Jonathan Hawkins
I turn frontier model capabilities into products people can actually use.
20+ years shipping games (God of War 1–3). Now solo-founding Aligned Tools and building at the edge of agentic AI.
Featured work
Three case studies.
Projects that show the through-line: take a frontier capability, ship a product around it, fast.
VibeView
Spatial multi-agent orchestration for Claude Code
The problem
Running a swarm of Claude Code agents in parallel is powerful but illegible. Output streams interleave in a flat terminal, work-in-progress is invisible until something breaks, and there is no way to compare what 5 agents are doing against the same plan.
The constraint
28 hours, solo, at the SensAI hackathon — cross-platform spatial UI from scratch.
The move
I built VibeView as a WebSpatial app that arranges live Claude Code sessions as panels you can walk around. Each agent gets its own surface streaming stdout/stderr; a shared planning layer sits above them; dependencies between agents render as spatial links rather than text. The hard call was choosing WebSpatial — it ships to visionOS, web, and mobile from one codebase, but the docs are sparse, so I had to reverse-engineer the renderer from runtime behavior. I kept the orchestration logic in a thin Node bridge so the spatial layer stayed presentational.
The outcome
Shipped end-to-end in 28 hours, demoed live driving a 5-agent swarm against a real codebase. Won a category prize and a follow-up call from the WebSpatial team.
Aligned Tools
Meeting transcripts → structured Jira tickets
The problem
Engineering managers lose 30–60 minutes per meeting translating decisions into tickets, and the translation is lossy. Action items slip, ownership is ambiguous, and the trail back to the conversation that produced them is gone.
The constraint
Solo founder, B2B SaaS, in active enterprise sales cycle — must hit security review on day one.
The move
Aligned Tools ingests a transcript, extracts decisions and commitments with a Claude pipeline, and writes them straight into Jira with parent/epic links and the relevant transcript span attached. The product surface is intentionally narrow: paste or upload, review the proposed tickets in a diff-style UI, push.
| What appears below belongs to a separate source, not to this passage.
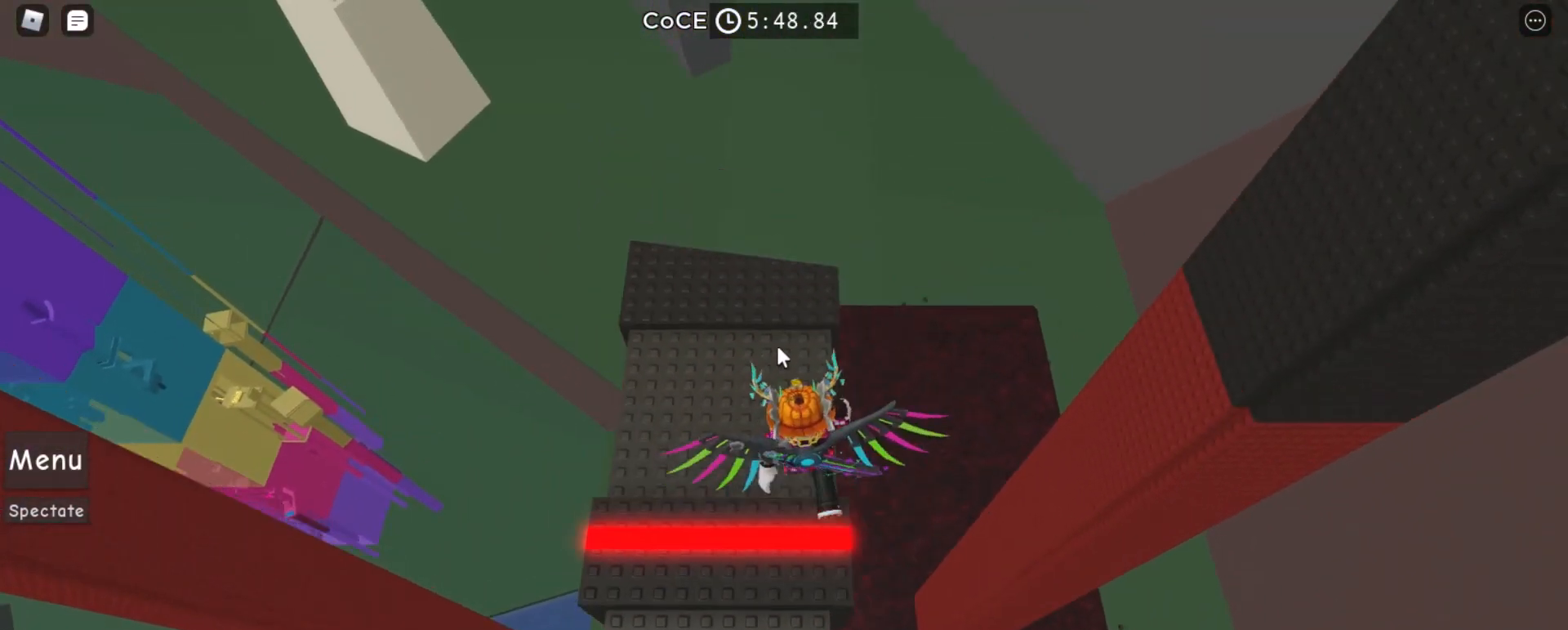
{"keys": [], "mouse": [], "events": []}
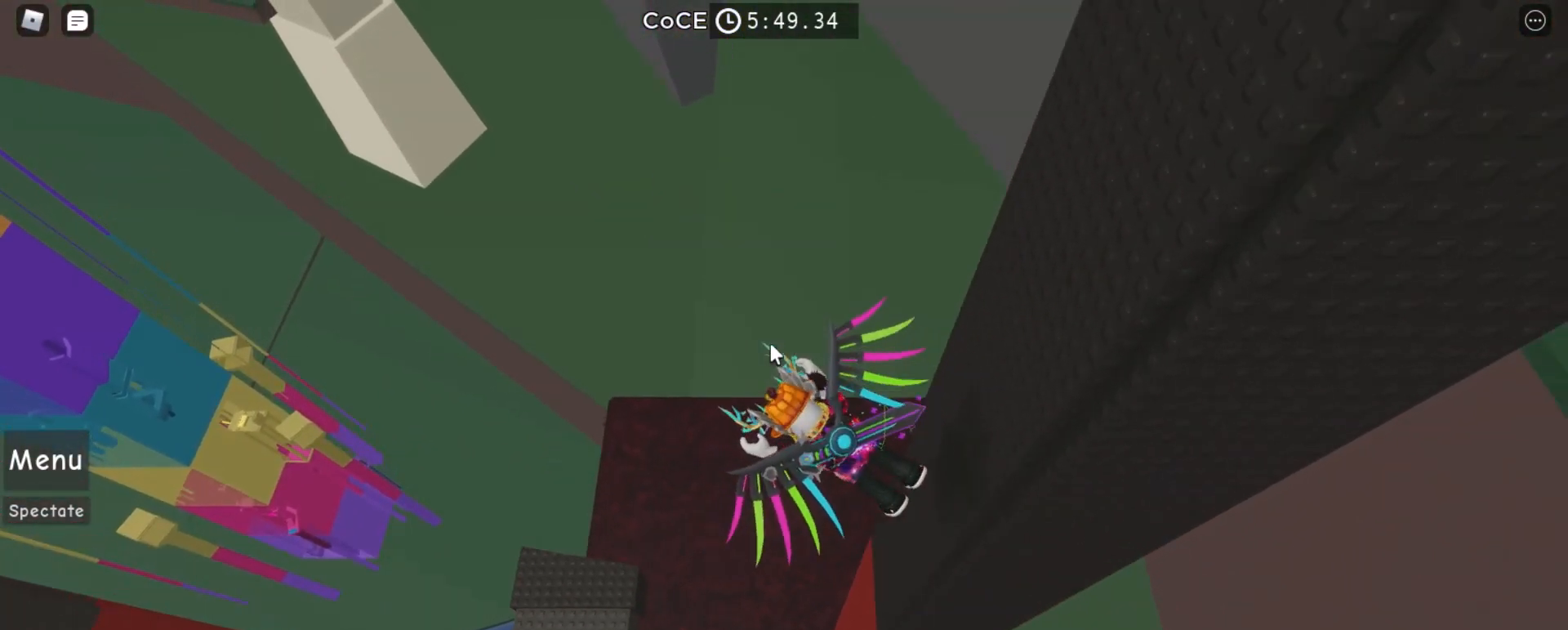
{"keys": [], "mouse": [], "events": []}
I designed the review UI so the human never has to type — every edit is a one-click correction that becomes training signal. Auth is SSO-only; data is tenant-isolated; transcripts are dropped after ticketization unless the customer opts in.
The outcome
Closed first paid pilots with two engineering orgs; in active procurement at a Fortune 500. Median time-from-meeting-to-tickets dropped from ~45 min to under 3.
SkillVault Desktop
Making Claude Code's invisible config visible
The problem
Claude Code's power lives in env vars, hooks, slash commands, and skills — but they are scattered across files, undocumented in-product, and impossible to compare across projects. New users hit a wall; power users build the same scaffolding over and over.
The constraint
Consumer-facing desktop app, must feel native on macOS, ship a marketplace from day one.
The move
SkillVault Desktop is a single pane that reads your Claude Code config across every project, surfaces what is actually wired up, and lets you install vetted skills/hooks/commands from a marketplace with one click. The harder design call was the diff: when a user installs a skill, they see exactly which files change, with rollback. I built it on Tauri so it stays a 12 MB binary instead of a 200 MB Electron app, and the marketplace is just signed manifests in a public repo so anyone can publish without a backend.
The outcome
Public beta launched with 40+ community-contributed skills in the first week. Average user activates 6 skills in their first session.
About
A little context.
I’m a 20+ year game industry veteran (Lead Level Designer on God of War 1–3, founder of White Elk Studios) now solo-founding Aligned Tools.
I take frontier model capabilities the week they ship and turn them into products non-engineers can use the same week.
I’m looking for a senior IC role at a frontier AI company, building products real people use daily.